In place of Charles Bernstein's ethereal, somber theme from the original Nightmare on Elm Street, Christopher Young complements the sequences of intense action with an effective, albeit more generic, horror score composed of penetrating violin strings, and percussion to build a sense of anticipation for Freddy's impending appearances. The ending recaptures the air of ambiguity that viewers were left with during the end credits of the original, circling back to the opening nightmare sequence and leaving the fates of the remaining characters unknown. Even though Freddy has apparently been thwarted by the unkillable force of love between Jesse and Lisa, is this one last trauma-fueled nightmare of Jesse's, or an accurate depiction of reality? Sholder withholds the answer.
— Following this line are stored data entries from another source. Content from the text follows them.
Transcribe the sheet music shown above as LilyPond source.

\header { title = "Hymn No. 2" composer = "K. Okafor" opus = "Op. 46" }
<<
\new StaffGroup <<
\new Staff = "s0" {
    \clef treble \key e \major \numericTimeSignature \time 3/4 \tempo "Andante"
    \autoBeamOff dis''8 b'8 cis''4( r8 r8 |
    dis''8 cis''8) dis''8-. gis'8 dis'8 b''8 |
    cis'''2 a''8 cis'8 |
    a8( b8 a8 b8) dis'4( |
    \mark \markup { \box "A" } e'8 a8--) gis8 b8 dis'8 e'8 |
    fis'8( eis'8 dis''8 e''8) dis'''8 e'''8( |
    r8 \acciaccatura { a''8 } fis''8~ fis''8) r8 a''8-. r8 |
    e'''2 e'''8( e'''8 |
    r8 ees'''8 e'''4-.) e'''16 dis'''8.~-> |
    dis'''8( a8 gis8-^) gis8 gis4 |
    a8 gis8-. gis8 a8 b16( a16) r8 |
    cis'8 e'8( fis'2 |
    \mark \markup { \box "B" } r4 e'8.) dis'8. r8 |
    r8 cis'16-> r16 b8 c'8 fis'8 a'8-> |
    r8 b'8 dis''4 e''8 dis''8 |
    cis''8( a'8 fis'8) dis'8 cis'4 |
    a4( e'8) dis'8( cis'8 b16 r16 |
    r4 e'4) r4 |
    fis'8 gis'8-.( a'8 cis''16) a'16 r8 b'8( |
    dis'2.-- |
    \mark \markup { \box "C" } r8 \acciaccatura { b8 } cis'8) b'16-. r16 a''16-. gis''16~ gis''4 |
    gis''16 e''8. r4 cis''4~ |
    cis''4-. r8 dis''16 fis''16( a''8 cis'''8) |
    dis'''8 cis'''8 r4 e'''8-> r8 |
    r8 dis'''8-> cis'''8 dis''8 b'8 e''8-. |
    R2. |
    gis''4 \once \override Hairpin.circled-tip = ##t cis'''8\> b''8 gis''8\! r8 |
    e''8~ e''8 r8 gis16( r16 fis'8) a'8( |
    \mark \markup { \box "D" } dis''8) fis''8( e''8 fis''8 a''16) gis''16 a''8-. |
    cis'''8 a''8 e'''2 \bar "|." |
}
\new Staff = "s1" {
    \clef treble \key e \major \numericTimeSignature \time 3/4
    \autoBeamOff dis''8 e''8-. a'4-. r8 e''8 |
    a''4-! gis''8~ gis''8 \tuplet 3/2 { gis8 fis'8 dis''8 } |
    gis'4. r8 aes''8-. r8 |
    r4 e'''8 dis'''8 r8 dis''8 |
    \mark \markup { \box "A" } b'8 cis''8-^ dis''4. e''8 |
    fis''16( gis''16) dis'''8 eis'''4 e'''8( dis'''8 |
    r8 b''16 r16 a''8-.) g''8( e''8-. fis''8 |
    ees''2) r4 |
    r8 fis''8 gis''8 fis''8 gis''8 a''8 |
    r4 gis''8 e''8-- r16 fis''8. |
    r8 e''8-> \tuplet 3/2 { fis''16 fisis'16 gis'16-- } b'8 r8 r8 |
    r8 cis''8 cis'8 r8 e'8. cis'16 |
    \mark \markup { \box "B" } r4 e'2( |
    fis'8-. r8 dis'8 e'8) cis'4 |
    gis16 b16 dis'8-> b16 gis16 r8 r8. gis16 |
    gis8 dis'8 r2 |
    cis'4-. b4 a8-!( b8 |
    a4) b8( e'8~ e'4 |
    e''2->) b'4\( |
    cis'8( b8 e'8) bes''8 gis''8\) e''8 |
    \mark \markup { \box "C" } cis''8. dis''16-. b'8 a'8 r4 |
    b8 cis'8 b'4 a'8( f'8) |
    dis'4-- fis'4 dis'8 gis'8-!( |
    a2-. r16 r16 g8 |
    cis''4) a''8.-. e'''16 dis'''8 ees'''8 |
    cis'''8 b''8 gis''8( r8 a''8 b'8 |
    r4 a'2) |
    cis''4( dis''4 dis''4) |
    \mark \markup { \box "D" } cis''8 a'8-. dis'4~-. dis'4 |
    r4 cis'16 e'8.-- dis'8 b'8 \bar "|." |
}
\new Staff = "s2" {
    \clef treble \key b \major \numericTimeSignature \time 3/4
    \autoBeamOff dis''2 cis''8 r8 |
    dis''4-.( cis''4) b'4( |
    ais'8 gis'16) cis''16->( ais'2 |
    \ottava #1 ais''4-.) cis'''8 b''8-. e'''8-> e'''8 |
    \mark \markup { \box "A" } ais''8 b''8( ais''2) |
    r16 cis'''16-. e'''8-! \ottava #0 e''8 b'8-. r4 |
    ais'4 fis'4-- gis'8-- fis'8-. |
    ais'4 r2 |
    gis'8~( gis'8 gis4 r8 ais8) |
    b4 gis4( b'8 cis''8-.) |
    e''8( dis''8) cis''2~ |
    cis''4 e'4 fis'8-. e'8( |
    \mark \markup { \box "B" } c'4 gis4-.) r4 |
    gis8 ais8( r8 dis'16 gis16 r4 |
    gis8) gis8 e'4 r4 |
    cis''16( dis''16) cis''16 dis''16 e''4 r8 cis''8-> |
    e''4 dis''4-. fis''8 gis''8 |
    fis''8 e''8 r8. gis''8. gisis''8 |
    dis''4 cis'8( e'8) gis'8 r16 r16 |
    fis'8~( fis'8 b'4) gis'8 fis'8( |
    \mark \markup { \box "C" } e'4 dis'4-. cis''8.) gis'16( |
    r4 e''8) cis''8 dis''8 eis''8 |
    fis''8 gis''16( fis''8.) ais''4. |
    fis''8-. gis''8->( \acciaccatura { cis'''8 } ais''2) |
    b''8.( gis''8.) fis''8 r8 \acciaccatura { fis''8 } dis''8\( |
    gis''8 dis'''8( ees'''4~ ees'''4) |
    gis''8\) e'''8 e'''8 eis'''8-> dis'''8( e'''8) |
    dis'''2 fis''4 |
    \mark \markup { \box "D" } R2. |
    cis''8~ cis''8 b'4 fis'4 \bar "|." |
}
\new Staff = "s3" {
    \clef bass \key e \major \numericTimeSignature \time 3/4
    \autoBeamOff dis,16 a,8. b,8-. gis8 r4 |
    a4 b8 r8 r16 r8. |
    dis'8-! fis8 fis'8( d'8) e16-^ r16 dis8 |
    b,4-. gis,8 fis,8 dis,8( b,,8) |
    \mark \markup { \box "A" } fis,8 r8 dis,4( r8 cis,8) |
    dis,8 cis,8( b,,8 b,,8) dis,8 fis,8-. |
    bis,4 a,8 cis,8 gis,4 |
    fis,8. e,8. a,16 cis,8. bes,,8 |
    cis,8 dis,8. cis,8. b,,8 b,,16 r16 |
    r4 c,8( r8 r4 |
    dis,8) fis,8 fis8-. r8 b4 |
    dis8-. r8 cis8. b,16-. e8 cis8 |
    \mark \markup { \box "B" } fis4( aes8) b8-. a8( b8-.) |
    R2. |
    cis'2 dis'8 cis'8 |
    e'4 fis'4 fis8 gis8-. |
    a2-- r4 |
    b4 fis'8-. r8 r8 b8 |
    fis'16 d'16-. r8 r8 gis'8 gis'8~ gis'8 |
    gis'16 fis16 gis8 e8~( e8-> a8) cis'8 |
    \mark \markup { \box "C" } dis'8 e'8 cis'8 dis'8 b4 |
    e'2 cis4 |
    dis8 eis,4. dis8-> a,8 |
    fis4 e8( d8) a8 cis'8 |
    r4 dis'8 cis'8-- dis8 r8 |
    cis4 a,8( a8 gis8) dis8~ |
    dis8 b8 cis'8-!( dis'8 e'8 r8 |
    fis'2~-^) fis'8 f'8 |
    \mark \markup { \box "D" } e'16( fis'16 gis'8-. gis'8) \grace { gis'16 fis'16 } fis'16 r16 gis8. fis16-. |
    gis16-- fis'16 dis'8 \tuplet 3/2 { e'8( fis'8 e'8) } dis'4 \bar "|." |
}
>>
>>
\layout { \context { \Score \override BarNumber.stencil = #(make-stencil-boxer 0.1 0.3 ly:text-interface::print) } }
Craven's ending, as unsatisfying as it is by design, at least provides memorably surreal imagery -- Nancy banging on the passenger window of Glen's car, screaming for her mother, who smiles and waves goodbye as the car drives itself down the street, three little girls playing jump rope while singing, "One, Two, Freddy's Coming for You," Freddy's arm bursting through a door window and pulling a screaming Marge through it. The only noteworthy visual in this ending is Freddy's arm bursting through the chest of Lisa's best friend, Kerry (Sydney Walsh), after she insists, "Jesse, it's okay, it's all over." It's more of a cheap attempt to jolt the viewer out of their tranquility than a truly haunting assurance that there are more nightmares to come.